正社員の採用理由は「新卒」「中途」ともに「専門能力や技術を持つ人材の獲得」が最多に

雇用形態別の採用の理由を見ると、正社員では「新卒」「中途」ともに、「専門能力や技術を持つ人材の獲得」が最多となった【図2】 【図3】

これまで「新卒(正社員)」は「事前の計画による定期的な採用」が最多で推移してきたが、徐々にその割合は低下し、2021年で「専門能力や技術を持つ人材の獲得」と逆転した。ジョブ型雇用を導入している企業はまだ少ないが、徐々に、個人の専門的なスキルや能力に注目する志向が高まっていると考えらえる。しかしながら、「採用スタンス」を聞くと、「新卒」では「ポテンシャル重視」が最多で45.3%、「中途」では「即戦力人材を重視」が最多で59.2%となっている【図4】。同じ「専門能力や技術を持つ人材」であっても、「新卒」は「将来的にそうなること」が求められ、「中途」は「今、そうである」ことが求められる点が異なるようだ。

新卒・中途の採用理由
採用(契約)のスタンス

若手へは「労働力」を、ミドル・シニア・シルバー世代には「経験値・スキル」を期待

多様な働き方の拡充や労働力の確保のために今後採用したい対象を年代等で分け、それぞれの期待点と懸念点を聞いたところ、若手世代への期待点は「労働力」が最も高く43.8% 、次いで「体力・健康(35.9%)」 「社内の活性化(33.5%)」が続く。一方で、ミドル・シニア・シルバー世代への期待点は「経験値・スキル」が共通して最も高くなった(ミドル:54.9%、シニア:48.2%、シルバー:38.4%)。ミドル世代は「労働力(33.4%)」や「技術や知識の継承(30.1%)」の項目も高くなっており、まさしく、若手世代とシニア・シルバー世代をつなぐ世代としての役割に期待されている様子がうかがえる。【図5】

世代別の期待すること

ミドル世代以降で期待される割合の高い「経験値・スキル」「技術や知識の継承」に注目して、「製造/非製造」で比較をすると、「製造」で特に高い割合になっていることがわかる。技術者の高齢化により後継者不足が課題となっており、その解決策として機械化やAI化などの対策が模索されているが、人材を獲得することで、人から人へ技術や知識の継承を試みていることが示唆される。【図6】【図7】

期待する割合「経験値・スキル」「技術や知識の継承」

2021年4月施行の「70歳までの就業機会確保(改正高年齢雇用安定法)」の努力義務に関して、なんらかの対応を行ったのは6割以上

2021年4月に施行された「改正高年齢者雇用安定法」によって「70歳までの就業機会確保」が努力義務とされたことに関して、どのように対応しているか聞いたところ、「70歳までの継続雇用制度の導入(自社にて継続雇用、再雇用制度含む)」が19.8%で最多となり、次いで、「希望するときは、70歳まで継続的に業務委託契約を締結する制度を導入」が17.3%となっている。それら以外の対応を含めると、あわせて63.1%(※1)がなんらかの対応を行ったと回答した。

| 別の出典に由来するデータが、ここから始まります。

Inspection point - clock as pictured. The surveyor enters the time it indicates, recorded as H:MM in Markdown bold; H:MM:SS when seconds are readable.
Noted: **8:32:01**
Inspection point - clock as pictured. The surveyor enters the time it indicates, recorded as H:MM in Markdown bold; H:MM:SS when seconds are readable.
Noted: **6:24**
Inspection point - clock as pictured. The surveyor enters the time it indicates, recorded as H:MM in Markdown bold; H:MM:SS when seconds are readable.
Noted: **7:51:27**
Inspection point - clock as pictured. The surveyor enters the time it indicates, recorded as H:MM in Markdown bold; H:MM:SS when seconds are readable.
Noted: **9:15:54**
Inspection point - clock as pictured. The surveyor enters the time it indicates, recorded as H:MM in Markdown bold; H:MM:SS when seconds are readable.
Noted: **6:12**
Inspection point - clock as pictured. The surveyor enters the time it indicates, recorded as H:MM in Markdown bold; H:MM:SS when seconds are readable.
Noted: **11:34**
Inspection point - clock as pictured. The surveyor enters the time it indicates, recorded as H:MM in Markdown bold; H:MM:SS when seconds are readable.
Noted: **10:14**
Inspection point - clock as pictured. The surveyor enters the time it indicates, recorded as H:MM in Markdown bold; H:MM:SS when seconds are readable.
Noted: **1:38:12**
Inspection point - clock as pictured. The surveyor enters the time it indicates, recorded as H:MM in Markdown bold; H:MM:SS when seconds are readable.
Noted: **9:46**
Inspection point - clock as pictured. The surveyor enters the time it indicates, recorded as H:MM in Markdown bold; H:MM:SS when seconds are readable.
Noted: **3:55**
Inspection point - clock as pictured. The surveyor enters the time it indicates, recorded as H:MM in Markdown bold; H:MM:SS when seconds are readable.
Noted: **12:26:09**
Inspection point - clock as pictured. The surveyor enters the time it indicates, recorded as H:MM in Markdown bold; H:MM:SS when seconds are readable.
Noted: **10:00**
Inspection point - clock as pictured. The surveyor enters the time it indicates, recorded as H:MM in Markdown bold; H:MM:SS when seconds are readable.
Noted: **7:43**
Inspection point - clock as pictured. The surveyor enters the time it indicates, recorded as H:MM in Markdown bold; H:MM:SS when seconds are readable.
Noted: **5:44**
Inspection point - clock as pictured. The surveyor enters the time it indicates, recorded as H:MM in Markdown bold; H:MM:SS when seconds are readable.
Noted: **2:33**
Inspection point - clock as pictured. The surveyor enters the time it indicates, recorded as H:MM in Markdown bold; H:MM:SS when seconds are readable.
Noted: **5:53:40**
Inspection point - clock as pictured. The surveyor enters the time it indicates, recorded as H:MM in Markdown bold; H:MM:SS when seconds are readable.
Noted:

特に、「製造」では「希望するときは、70歳まで継続的に業務委託契約を締結する制度を導入」が最多で21.7%、次いで「70歳までの継続雇用制度の導入(自社にて継続雇用、再雇用制度含む)」が20.1%といずれも2割を超えており、それら以外の対応を含めると、約7割がなんらかの対応を行ったと回答している。【図12】

(※1)集計時の小数点以下の処理の影響で、全体で100%になっていません。

70歳までの就業機会確保への対応

改正高年齢雇用安定法(厚生労働省HP)

【調査担当者コメント】
2021年はコロナ禍で、雇用を取り巻く環境も影響を受けましたが、同時に正社員と非正社員の不合理な待遇差を是正するための「同一労働・同一賃金」のガイドラインが適用されたり、「改正高年齢者雇用安定法」によって70歳までの雇用機会確保が努力義務になったりする、多様な人がより良い環境で働き続けるための環境整備が進んでいます。一方でジョブ型雇用の導入が検討されるなど、より個人のスキル・能力に対する期待値も高まっているように感じます。今後、働く人にとっては選択肢が広がるというメリットがある一方で、その分、自律的なキャリア形成がより求められるのではないでしょうか。